Instructions to follow
Copy word for word everything in the data below, from the line containing "scientific name: Verbena canadensis" down to the line containing "collector number: 6103". Include both of those lines.

··· Supplied entries ···

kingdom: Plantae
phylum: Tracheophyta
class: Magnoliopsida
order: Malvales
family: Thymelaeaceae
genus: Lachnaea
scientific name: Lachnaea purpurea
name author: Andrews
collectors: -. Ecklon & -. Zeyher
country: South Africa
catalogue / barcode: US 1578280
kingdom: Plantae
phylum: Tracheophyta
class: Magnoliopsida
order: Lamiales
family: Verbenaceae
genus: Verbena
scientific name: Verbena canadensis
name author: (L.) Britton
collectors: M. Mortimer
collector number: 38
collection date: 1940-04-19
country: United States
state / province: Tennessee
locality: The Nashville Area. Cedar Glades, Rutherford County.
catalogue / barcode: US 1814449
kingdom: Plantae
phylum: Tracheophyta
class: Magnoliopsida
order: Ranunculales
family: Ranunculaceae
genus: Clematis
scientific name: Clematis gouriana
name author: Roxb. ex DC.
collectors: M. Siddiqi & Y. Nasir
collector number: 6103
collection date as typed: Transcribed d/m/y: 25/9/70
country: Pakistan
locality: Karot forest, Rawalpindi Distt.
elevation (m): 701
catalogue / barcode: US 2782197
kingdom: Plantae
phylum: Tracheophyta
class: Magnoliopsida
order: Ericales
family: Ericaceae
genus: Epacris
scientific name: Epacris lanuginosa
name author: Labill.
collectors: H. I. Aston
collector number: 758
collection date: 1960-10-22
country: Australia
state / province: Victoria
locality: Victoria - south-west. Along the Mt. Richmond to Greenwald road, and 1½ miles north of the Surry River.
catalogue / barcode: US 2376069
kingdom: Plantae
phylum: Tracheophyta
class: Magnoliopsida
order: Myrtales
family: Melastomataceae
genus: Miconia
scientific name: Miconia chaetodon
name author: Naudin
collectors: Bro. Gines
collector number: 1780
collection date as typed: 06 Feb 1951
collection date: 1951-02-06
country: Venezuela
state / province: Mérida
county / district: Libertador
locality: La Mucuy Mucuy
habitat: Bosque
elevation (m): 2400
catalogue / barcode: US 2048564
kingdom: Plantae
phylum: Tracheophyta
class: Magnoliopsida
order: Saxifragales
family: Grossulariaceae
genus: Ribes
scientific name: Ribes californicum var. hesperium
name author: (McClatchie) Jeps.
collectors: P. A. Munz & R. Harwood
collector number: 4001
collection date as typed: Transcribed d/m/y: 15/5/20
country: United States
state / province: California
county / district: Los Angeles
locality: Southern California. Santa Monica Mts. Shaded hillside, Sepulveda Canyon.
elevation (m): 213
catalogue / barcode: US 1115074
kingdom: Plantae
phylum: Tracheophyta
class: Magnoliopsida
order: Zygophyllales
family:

···

Result below
scientific name: Verbena canadensis
name author: (L.) Britton
collectors: M. Mortimer
collector number: 38
collection date: 1940-04-19
country: United States
state / province: Tennessee
locality: The Nashville Area. Cedar Glades, Rutherford County.
catalogue / barcode: US 1814449
kingdom: Plantae
phylum: Tracheophyta
class: Magnoliopsida
order: Ranunculales
family: Ranunculaceae
genus: Clematis
scientific name: Clematis gouriana
name author: Roxb. ex DC.
collectors: M. Siddiqi & Y. Nasir
collector number: 6103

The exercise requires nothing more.